**Brief**
Make an exact copy of the listing, without images.

**Dataset excerpt**
>>

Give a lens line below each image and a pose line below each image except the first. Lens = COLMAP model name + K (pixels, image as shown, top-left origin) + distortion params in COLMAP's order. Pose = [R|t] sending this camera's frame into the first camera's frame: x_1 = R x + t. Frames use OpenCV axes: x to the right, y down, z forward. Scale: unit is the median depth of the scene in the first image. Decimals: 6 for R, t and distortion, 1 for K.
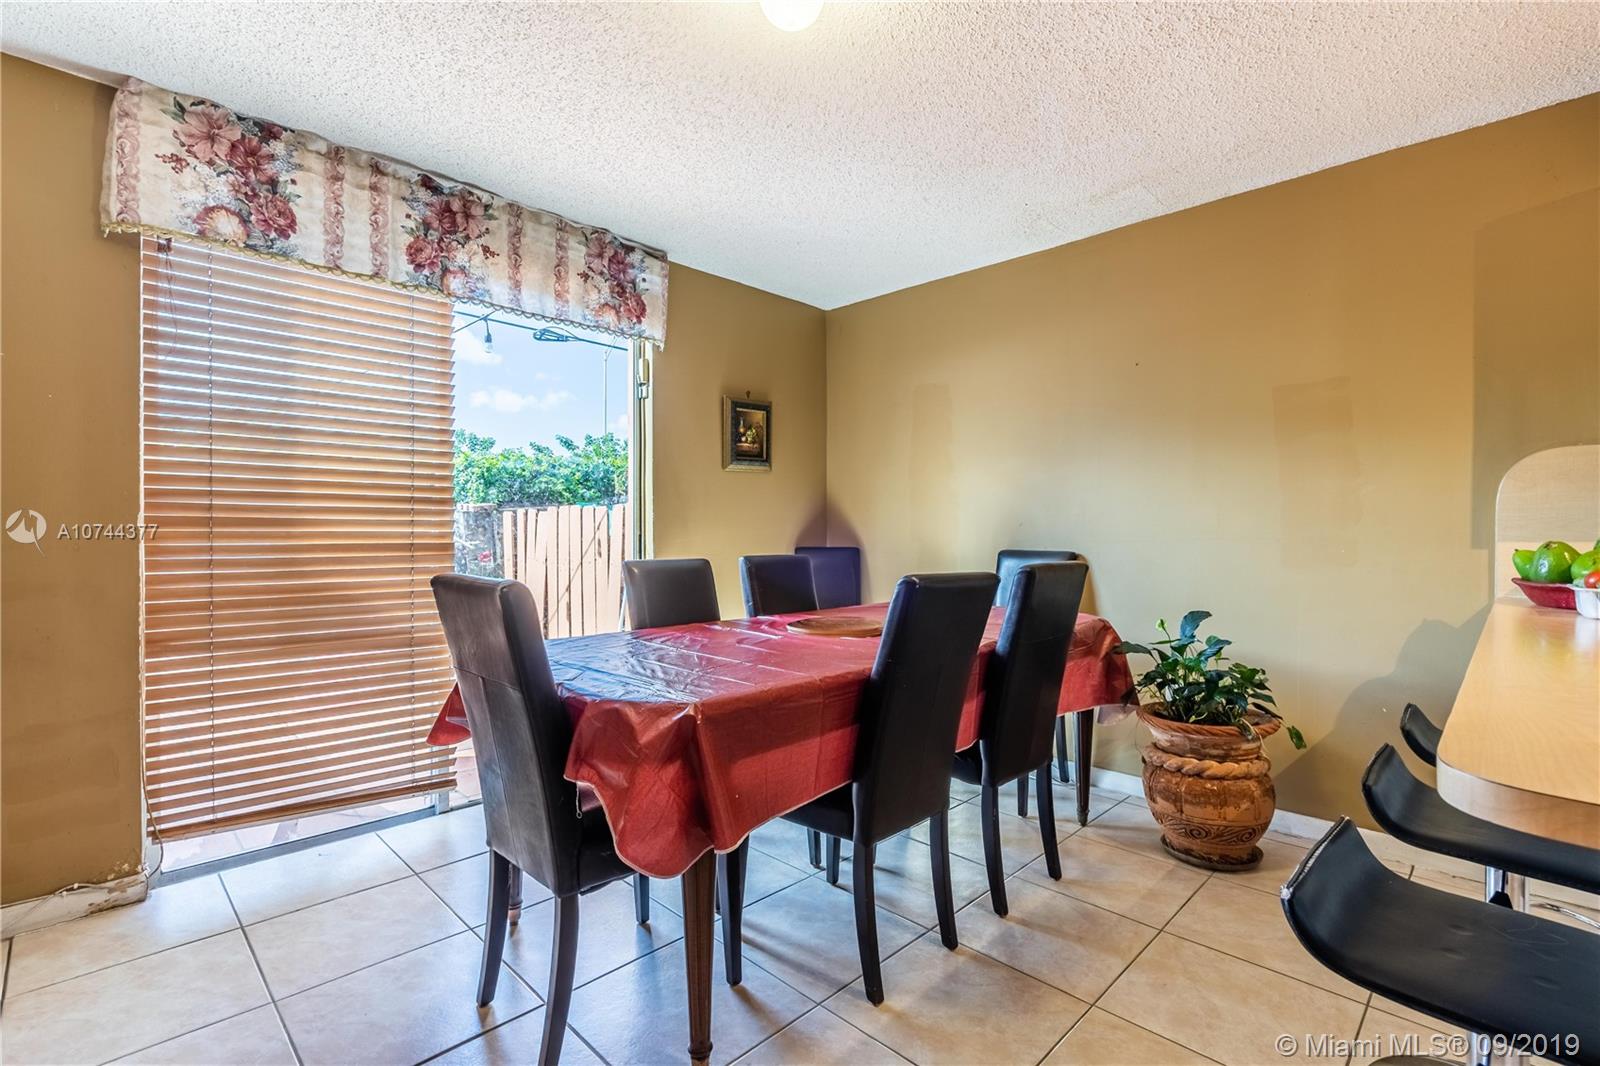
lens RADIAL K [[731.2, 0, 806.4], [0, 731.2, 541.3], [0, 0, 1]] dist [-0.003182, 0.000236]
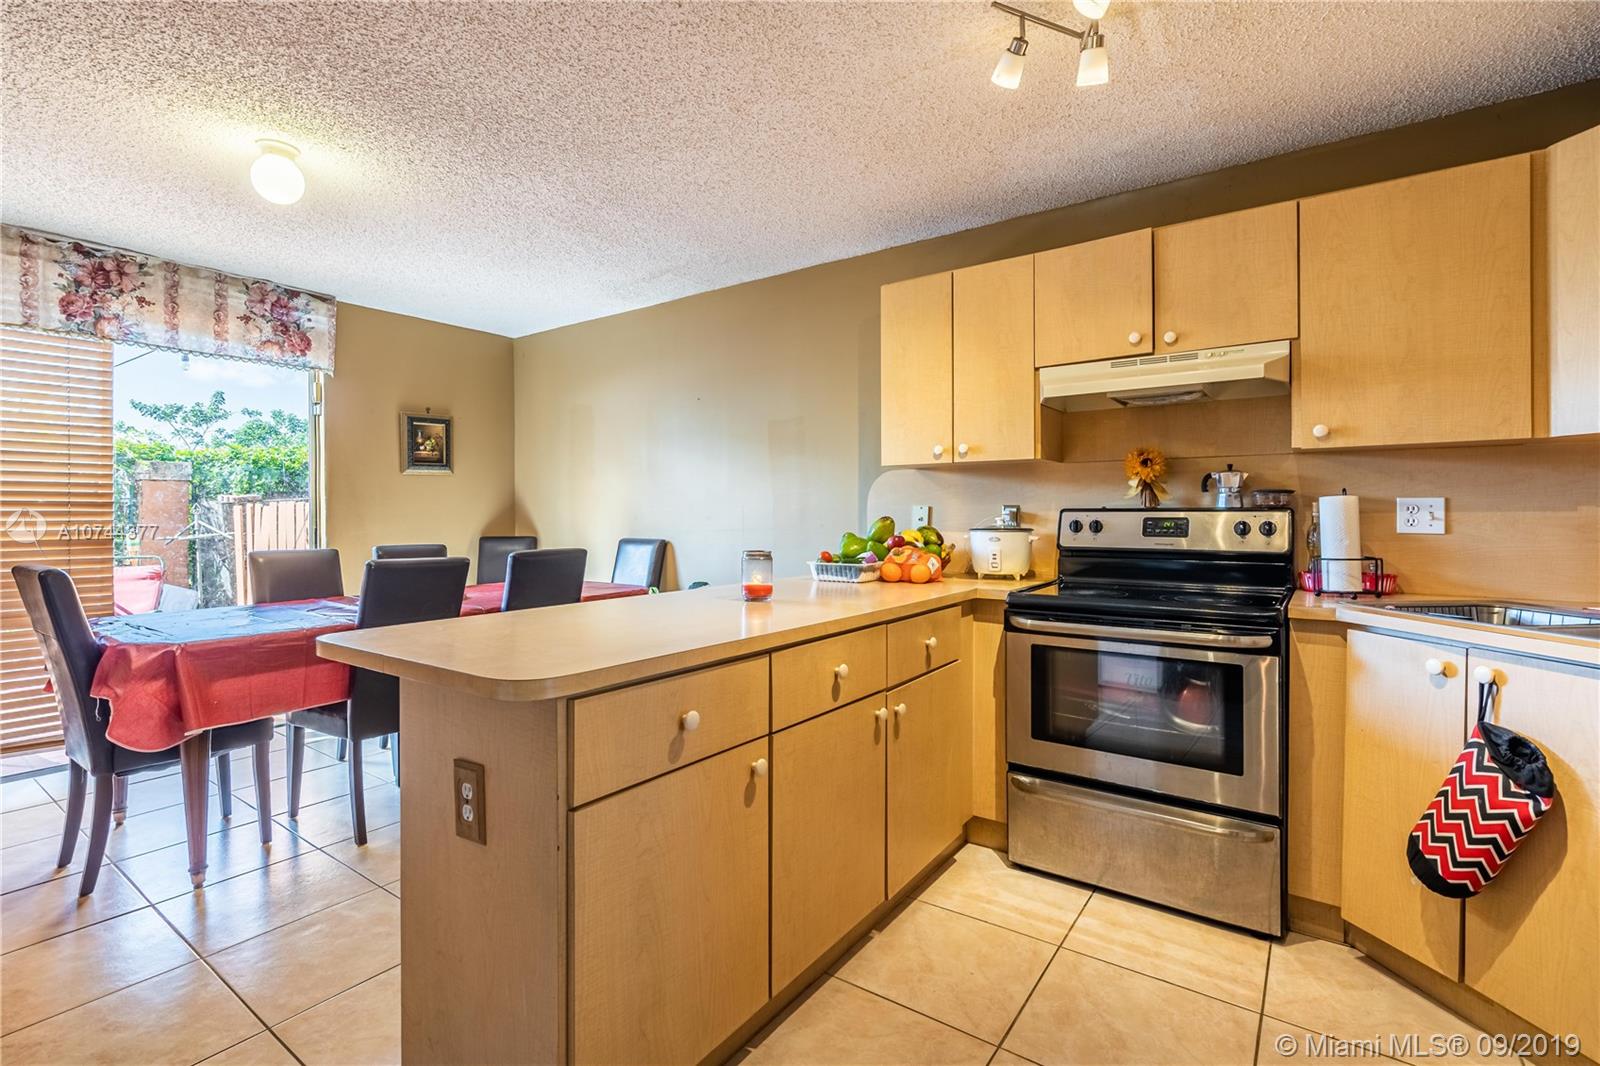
lens RADIAL K [[731.2, 0, 799.7], [0, 731.2, 519.4], [0, 0, 1]] dist [-0.003182, 0.000236]
pose [[0.987477, -0.006598, 0.157628, 0.446925], [0.007695, 0.999950, -0.006350, -0.012878], [-0.157578, 0.007483, 0.987478, -0.374069]]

<<

**Completed exercise**
Give a lens line below each image and a pose line below each image except the first. Lens = COLMAP model name + K (pixels, image as shown, top-left origin) + distortion params in COLMAP's order. Pose = [R|t] sending this camera's frame into the first camera's frame: x_1 = R x + t. Frames use OpenCV axes: x to the right, y down, z forward. Scale: unit is the median depth of the scene in the first image. Decimals: 6 for R, t and distortion, 1 for K.
lens RADIAL K [[731.2, 0, 806.4], [0, 731.2, 541.3], [0, 0, 1]] dist [-0.003182, 0.000236]
lens RADIAL K [[731.2, 0, 799.7], [0, 731.2, 519.4], [0, 0, 1]] dist [-0.003182, 0.000236]
pose [[0.987477, -0.006598, 0.157628, 0.446925], [0.007695, 0.999950, -0.006350, -0.012878], [-0.157578, 0.007483, 0.987478, -0.374069]]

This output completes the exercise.